If you’re looking for a classic homecooked meal for family or a show-stopper for guest, look no further than a Rack of Lamb. This Rosemary Lamb, Roast Veggies and Salsa Verde recipe! This dish perfectly balances the rich, tender flavour of lamb with the fresh, zesty punch of a classic salsa Verde, making it a surefire hit. (Serves 4-6).
Ingredients:
Lamb
Basting
- 30g unsalted butter
- 2 cloves garlic
- 3 sprigs rosemary
- 1 pinch salt and pepper
Roast Vegetables
- 1 tbsp olive oil
- 5 potatoes
- 3 carrots
- ½ cauliflower
- 1 pinch salt and pepper
- 1 sprinkle of rosemary
Salsa Verde
- 1 cup basil
- ¾ cup parsley
- ½ cup mint leaves
- 2 tbsp gherkins
- ½ tbsp capers
- 1 tsp Dijon mustard
- ½ tbsp red wine vinegar
- 4 tbsp olive oil
- 1 pinch salt
- ½ garlic clove
- 4 tbsp raw fennel (optional)
Method:
- Preheat oven to 200°C, French (tidy up – optional) lamb rack and wrap bones in foil.
- Over a high heat add 2 tablespoons of olive oil in a pan and sear lamb rack on all sides, until browned (should take approximately 3 minutes).
- Roast lamb rack for 25-30 minutes or until the internal temp is 65°C (medium). Remove from oven. Add the butter, garlic, pepper, salt and rosemary to the pan. Once butter has melted, spoon the butter over the lamb for 1 minute.

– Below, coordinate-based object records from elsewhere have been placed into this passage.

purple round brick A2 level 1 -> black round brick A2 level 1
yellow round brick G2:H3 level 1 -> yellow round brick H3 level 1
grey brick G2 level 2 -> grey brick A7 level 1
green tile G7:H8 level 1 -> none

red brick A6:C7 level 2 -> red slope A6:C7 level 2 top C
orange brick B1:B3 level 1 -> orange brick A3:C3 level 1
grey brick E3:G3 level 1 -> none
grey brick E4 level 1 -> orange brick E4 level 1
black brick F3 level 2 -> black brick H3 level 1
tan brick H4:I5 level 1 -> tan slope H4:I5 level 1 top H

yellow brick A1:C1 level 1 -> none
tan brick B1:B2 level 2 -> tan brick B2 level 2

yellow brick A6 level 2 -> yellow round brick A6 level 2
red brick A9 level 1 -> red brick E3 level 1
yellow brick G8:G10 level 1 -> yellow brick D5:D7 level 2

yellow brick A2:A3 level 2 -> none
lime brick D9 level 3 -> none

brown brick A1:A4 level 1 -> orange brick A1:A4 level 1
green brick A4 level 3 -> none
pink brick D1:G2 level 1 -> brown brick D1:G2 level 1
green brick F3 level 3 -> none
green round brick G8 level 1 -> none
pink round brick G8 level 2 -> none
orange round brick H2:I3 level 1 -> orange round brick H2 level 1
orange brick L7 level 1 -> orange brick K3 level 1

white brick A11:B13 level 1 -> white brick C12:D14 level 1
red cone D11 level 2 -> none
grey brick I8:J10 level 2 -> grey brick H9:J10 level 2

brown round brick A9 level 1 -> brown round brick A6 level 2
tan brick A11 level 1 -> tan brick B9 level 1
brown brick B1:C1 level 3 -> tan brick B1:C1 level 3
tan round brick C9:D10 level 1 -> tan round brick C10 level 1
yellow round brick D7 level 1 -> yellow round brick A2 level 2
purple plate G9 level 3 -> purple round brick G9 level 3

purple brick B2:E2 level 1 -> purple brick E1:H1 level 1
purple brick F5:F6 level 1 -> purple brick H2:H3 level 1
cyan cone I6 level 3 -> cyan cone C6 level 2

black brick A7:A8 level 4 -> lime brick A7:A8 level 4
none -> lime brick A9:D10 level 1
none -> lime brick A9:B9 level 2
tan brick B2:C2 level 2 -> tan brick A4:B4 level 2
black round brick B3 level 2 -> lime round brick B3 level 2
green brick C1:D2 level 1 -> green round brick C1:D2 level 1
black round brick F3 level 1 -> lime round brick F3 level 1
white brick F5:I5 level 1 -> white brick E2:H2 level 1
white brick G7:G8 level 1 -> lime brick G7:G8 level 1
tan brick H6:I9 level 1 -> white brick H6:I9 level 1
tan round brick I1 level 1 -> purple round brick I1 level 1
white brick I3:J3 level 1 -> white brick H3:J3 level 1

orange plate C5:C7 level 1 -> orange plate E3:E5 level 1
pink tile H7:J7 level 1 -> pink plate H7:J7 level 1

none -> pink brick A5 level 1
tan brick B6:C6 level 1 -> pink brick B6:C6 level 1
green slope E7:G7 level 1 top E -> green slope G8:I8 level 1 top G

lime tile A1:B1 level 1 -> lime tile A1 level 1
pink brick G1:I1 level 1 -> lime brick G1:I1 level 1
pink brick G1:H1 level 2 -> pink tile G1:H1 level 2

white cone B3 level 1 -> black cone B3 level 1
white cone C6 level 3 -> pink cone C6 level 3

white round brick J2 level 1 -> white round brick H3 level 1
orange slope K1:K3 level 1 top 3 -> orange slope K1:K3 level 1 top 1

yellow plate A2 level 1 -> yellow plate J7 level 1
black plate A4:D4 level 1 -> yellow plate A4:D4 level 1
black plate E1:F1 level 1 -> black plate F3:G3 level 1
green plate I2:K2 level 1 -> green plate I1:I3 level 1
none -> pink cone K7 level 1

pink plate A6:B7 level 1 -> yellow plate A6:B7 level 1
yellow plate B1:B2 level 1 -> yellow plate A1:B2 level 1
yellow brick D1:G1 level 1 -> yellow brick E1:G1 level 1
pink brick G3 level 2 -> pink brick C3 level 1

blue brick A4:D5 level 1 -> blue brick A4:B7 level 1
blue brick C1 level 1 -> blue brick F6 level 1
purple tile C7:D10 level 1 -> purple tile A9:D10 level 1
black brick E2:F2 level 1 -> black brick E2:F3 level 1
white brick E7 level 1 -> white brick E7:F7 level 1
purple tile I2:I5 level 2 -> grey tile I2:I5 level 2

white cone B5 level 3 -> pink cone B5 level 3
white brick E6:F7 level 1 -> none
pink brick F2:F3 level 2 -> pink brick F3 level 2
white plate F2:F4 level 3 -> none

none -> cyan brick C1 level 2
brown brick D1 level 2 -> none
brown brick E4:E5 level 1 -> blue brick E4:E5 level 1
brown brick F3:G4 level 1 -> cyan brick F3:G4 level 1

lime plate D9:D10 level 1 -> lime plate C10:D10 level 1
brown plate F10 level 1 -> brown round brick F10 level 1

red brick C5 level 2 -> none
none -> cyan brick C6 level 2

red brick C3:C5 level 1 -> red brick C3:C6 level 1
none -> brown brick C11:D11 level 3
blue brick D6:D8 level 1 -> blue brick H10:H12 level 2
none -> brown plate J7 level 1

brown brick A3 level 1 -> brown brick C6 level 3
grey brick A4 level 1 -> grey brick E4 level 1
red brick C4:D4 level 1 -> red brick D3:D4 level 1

Let lamb rack rest for 5 minutes prior to serving.
- Roast Vegetables: Boil potatoes for 10-15 minutes. Add potatoes, carrots and cauliflower to baking tray. Brush with olive oil and sprinkle with salt and pepper. Place in oven and roast for 40 minutes, or until potatoes are crunchy and golden brown.
- Salsa Verde: Place all ingredients into a food processor or use a stick blender and blend ingredients until combined.
- To serve cut lamb into cutlets, drizzle with salsa Verde and serve with roast vegetables. Delicious!
TIP: If you like your lamb on the rare side cook for 24 minutes (or until internal temperature is 58°C) or if you like it well done cook for 43 minutes (or until internal temperature is 70°C).